__課題の目的__
下に示す、忘れられない過去と同じ恋愛の話を繰り返す女性についての文章を、最後の文の後から書き継いでください。

++++ 提示文

忘れられない、気になってしまう過去の中に入り込むことで新しい現実は開けていく

 忘れられないほど印象的な人がいることは素晴らしい。しかし、忘れられなくて、他の人のことを感じられなくなるのなら、それは苦しい。その過去の人が自分の感情の動きを止めてしまっているような感じがする。
 

 もう何年も前、別のバーで、いつ会っても同じ恋愛の話をしてくる女性がいた。僕だけでなく、他のお客さんと話しているときも彼女はまたその同じ恋愛の話をしていた。そのときは、同じ話をし続ける彼女を面白いと思って、いつも初めて聞くような感じで耳を傾けていた。
 
 彼女の話には、彼女の想いがなかなか率直に表現されていなかった。繰り返し語る姿に想いは溢れているのだが、語りの中には想いはなく、ただ事実を述べるだけであった。彼女の話は、過去の恋人との面白かった話、してもらって嬉しかった話で構成されていた。

++++++++
++++ データ抜粋

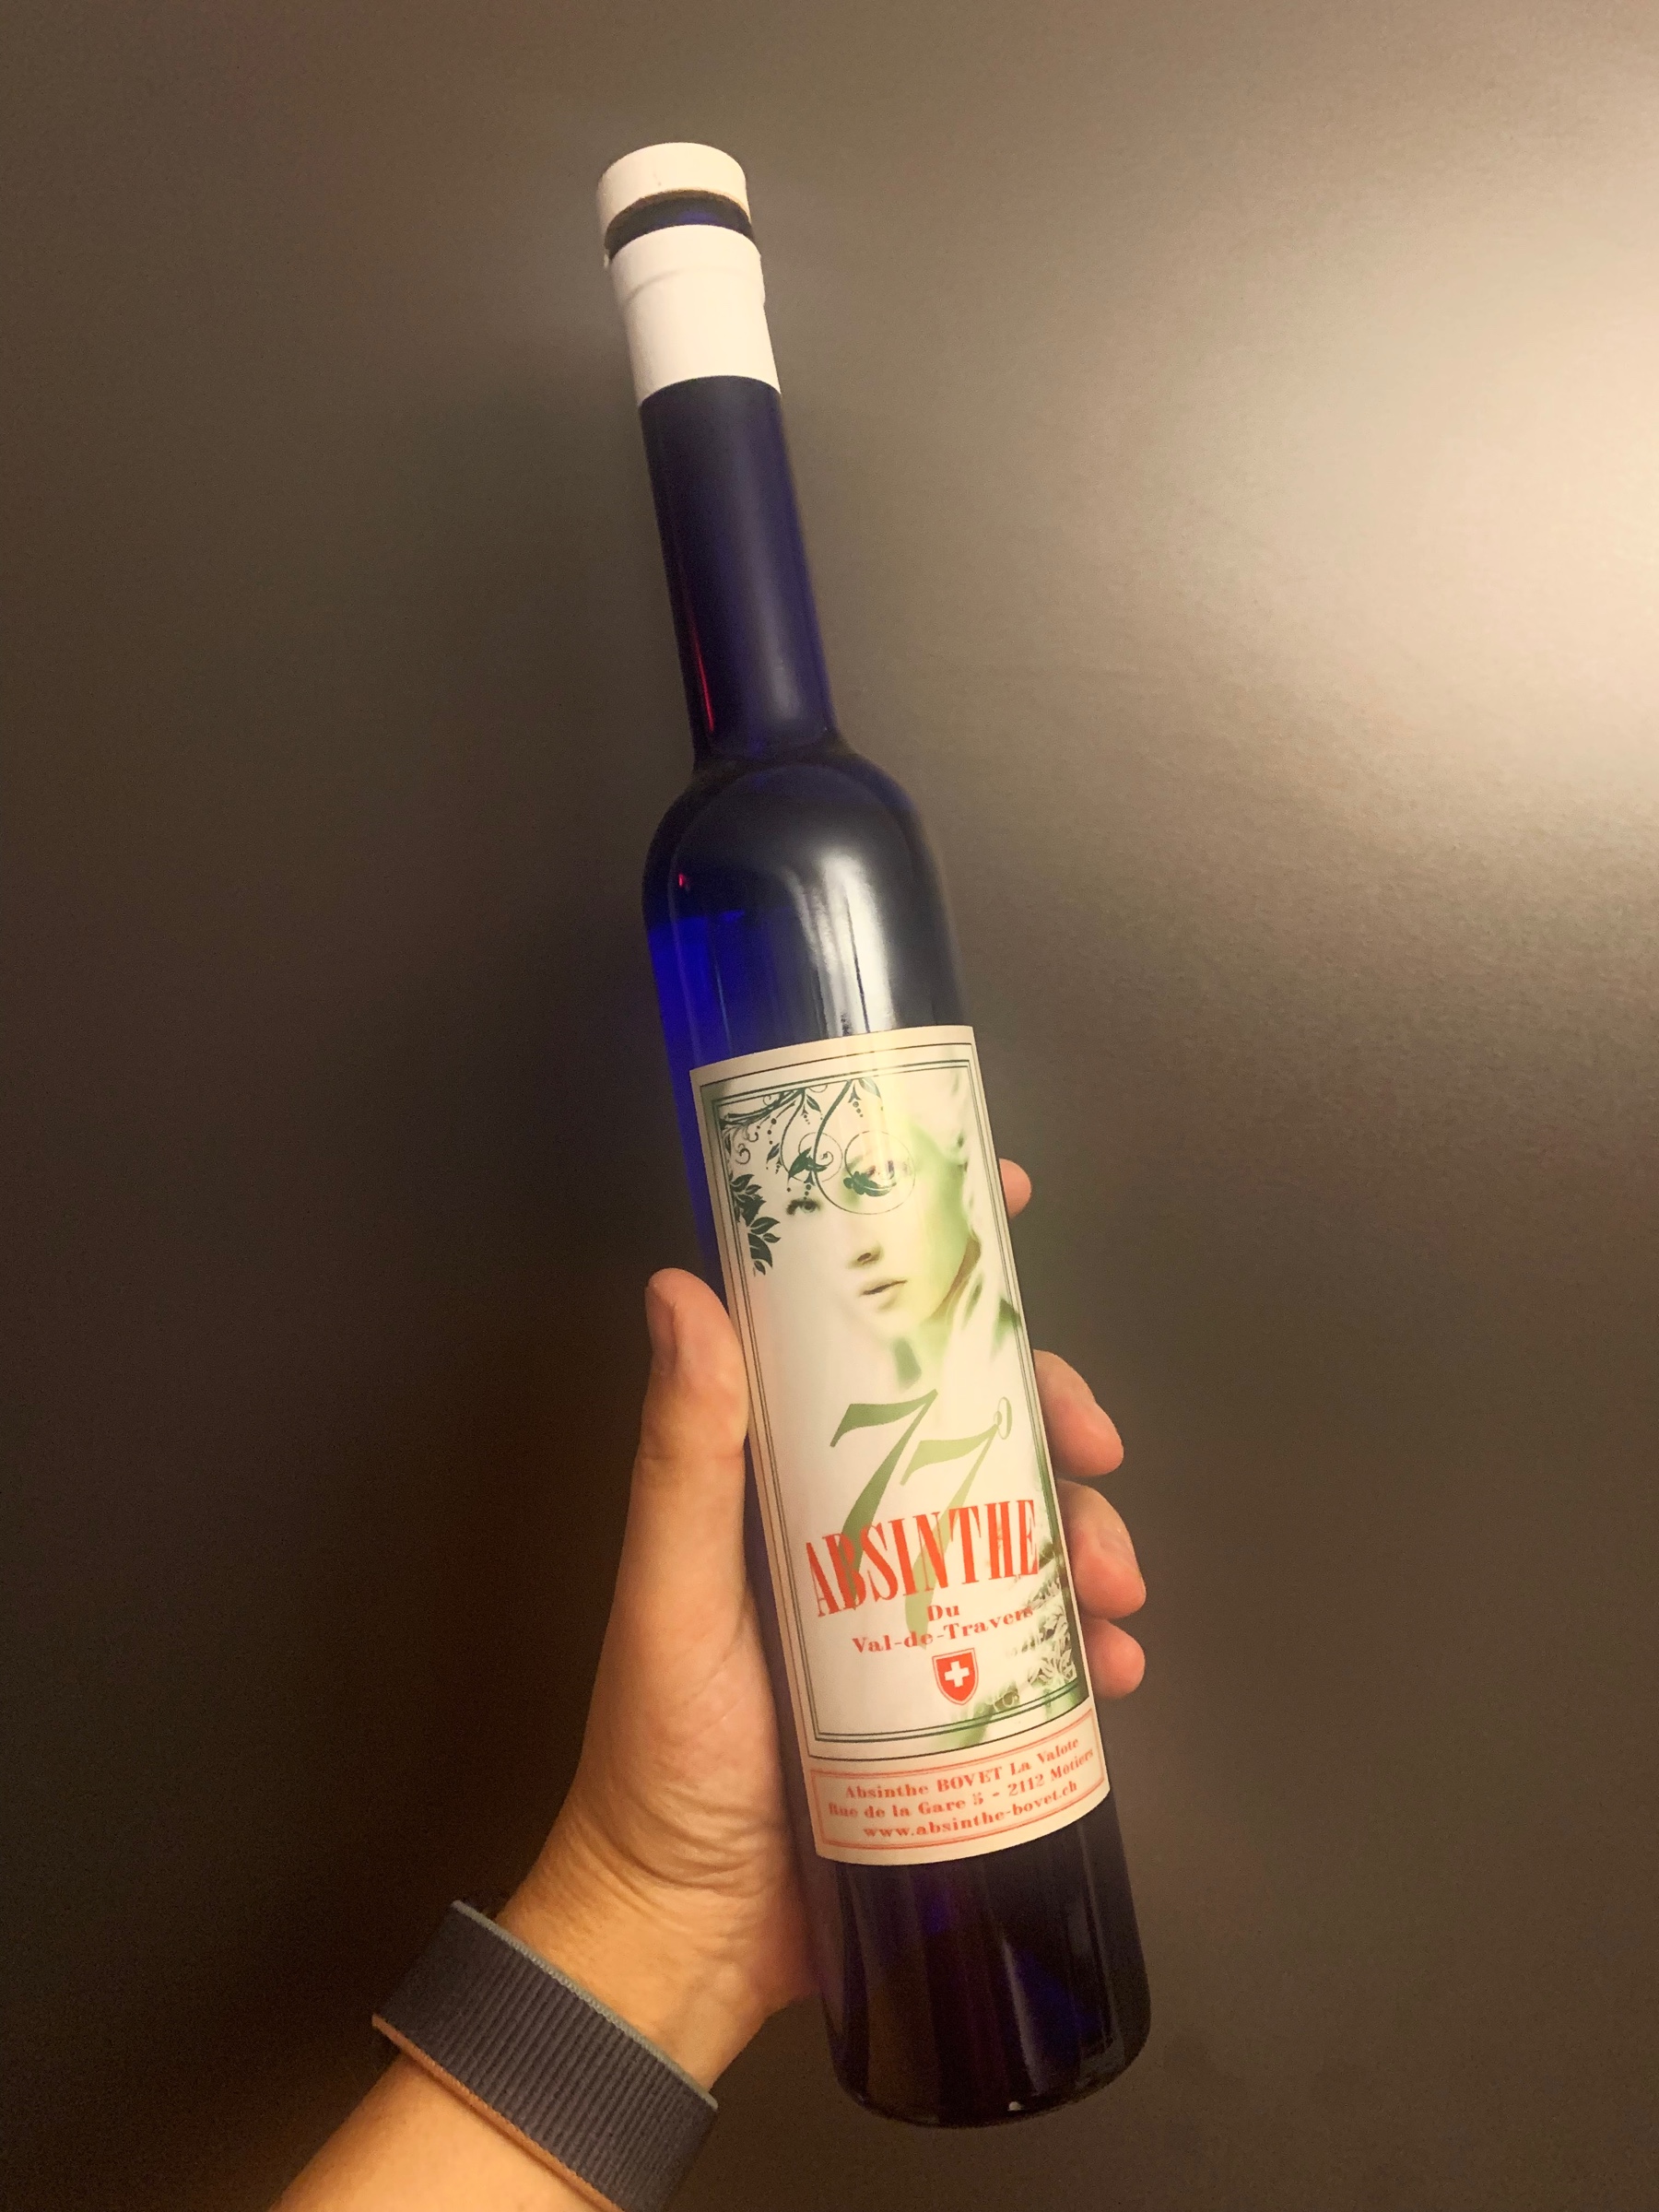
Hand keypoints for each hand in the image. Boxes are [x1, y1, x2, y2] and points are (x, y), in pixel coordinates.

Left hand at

++++++++

__結果__
いなくなった人への想いから見出されるもの

 もう自分の周りにいなくなった人々に対する想いとはなんだろうか。僕はいつも「分かってもらいたかった」ではないかと思う。自分自身に、彼らに何を分かってもらいたかったのかを問いかければ、彼女の繰り返される物語にも新しい展開が訪れたのではないか。
 
 そう問いかけることは苦しい。美化された想い出を汚すことになりかねない。惨めな自分、勘違いをしていた自分をそこに発見してしまうことになるだろう。しかし、美化された想い出の中に生きることが、新しい現実と出会うことを妨げるのではないだろうかと思う。
 
 うまくいかなかったことを思い出すとき、どうやったら相手に好かれただろうかとか、どうして相手は自分のことを好きになってくれなかったのだろうかと考えると、思い悩み続けることになる。そうではなく、自分の中の、素直な、腹の底から絞り出すような、「こうして欲しかった」と相手に対して思っていたことが見出せたとき、ようやくその棲み着いた相手と対話ができるようになる。相手はこう言うだろう。「そうかもしれないけど、私はこうして欲しかったのよ、こう思っていたのよ」と。
 
 それに対して「あぁそうだったのか」と見過ごしていたものを見つけられたとき、思い出されるたびに自分を苦しめていたその人は静かに穏やかに自分の中に居続けることになるだろう。それは、出会った人によって触発された自分の知らなかった自分の一部分に過ぎなかったのだ。自分自身はそうして出会った人たちの影響によって新たに見出され続けながら存在している。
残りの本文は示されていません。